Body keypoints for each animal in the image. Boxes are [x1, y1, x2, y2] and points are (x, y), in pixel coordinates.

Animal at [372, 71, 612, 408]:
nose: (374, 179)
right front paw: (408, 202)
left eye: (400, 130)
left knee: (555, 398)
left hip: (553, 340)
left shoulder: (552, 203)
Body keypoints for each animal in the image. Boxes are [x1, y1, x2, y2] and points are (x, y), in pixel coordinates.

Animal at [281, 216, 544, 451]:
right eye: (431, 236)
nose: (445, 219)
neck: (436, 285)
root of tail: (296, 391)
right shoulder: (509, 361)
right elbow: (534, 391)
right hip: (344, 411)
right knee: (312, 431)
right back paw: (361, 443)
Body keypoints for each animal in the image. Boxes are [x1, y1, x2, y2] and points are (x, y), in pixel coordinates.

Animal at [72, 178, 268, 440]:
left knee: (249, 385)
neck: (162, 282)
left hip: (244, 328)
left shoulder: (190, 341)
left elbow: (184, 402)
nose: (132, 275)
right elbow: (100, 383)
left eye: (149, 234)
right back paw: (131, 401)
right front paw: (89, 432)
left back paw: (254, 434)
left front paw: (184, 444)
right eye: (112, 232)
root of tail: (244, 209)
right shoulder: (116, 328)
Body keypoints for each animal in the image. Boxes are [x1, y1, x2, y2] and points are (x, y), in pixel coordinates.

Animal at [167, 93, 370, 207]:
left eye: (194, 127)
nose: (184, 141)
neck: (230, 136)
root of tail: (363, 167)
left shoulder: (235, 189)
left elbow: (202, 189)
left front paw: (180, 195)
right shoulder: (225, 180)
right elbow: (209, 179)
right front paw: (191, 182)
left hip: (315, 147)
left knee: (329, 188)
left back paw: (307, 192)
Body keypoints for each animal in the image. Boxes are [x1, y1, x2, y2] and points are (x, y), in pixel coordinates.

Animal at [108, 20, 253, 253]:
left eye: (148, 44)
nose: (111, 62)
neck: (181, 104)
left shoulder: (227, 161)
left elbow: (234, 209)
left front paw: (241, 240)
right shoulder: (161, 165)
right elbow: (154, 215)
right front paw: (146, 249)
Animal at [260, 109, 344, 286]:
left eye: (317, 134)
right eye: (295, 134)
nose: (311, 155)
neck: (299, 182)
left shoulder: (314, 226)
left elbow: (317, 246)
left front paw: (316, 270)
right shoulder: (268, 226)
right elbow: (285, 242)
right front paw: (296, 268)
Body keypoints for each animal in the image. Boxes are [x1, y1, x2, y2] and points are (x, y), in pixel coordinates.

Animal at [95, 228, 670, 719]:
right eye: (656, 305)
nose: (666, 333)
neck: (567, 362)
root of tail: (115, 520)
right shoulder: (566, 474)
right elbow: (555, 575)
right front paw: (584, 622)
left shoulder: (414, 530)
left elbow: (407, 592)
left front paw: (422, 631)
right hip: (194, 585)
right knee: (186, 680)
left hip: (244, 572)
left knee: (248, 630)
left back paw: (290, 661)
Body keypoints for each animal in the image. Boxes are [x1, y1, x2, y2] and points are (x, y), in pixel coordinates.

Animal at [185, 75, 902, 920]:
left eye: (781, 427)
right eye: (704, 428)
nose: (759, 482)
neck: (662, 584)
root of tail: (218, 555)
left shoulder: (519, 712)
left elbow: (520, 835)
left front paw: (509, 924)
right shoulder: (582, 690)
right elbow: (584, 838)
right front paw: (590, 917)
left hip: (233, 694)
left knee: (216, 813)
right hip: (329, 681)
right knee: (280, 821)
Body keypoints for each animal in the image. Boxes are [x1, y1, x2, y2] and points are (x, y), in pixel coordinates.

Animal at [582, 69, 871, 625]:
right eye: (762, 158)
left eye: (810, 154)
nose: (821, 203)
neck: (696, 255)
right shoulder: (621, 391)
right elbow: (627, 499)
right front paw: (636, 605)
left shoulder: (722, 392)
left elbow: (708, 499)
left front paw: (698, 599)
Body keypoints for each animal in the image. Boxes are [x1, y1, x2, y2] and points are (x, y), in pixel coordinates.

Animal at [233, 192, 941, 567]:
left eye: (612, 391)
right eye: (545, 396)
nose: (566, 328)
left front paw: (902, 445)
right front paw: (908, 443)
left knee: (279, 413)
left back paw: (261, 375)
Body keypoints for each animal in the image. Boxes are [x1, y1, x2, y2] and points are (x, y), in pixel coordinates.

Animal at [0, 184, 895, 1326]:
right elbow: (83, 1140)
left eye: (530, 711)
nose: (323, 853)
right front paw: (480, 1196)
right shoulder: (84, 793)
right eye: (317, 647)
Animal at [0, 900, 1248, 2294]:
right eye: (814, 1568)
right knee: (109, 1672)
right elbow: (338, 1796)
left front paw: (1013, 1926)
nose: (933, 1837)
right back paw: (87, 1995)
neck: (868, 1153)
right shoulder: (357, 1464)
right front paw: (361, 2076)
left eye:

################

From the entries above, return exactly the line containing "left front paw: (316, 270)", the line containing "left back paw: (290, 661)", and all lines between, and nothing else.

left front paw: (316, 270)
right shoulder: (268, 226)
right elbow: (285, 242)
right front paw: (296, 268)
Body keypoints for each animal in the image. Boxes are [x1, y1, x2, y2] and points are (x, y), in pixel coordinates.

Animal at [95, 228, 670, 719]:
right eye: (656, 305)
nose: (666, 333)
neck: (567, 362)
root of tail: (115, 520)
right shoulder: (566, 474)
right elbow: (555, 575)
right front paw: (584, 622)
left shoulder: (414, 530)
left elbow: (407, 592)
left front paw: (422, 631)
right hip: (194, 585)
right knee: (186, 680)
left hip: (244, 572)
left knee: (248, 630)
left back paw: (290, 661)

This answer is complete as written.